Output exactly the lines from the line that has "13: (334, 213)" through the last line of the data below, with no pictures.
[Data supplied — start]
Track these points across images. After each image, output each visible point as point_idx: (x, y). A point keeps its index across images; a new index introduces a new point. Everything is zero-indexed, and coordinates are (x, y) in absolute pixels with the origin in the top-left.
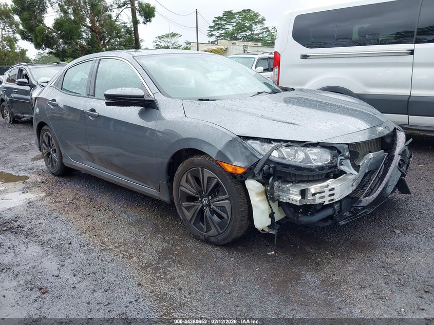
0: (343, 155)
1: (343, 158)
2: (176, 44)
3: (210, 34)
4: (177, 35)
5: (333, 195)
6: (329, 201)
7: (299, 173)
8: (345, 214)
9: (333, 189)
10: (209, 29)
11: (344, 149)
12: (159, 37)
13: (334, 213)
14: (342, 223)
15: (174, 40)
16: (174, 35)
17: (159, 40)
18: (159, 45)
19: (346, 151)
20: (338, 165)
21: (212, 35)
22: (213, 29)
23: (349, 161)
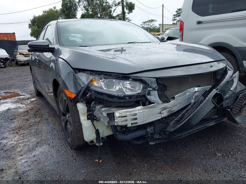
[Data supplied — finish]
Expected answer:
13: (334, 213)
14: (342, 223)
15: (174, 40)
16: (174, 35)
17: (159, 40)
18: (159, 45)
19: (346, 151)
20: (338, 165)
21: (212, 35)
22: (213, 29)
23: (349, 161)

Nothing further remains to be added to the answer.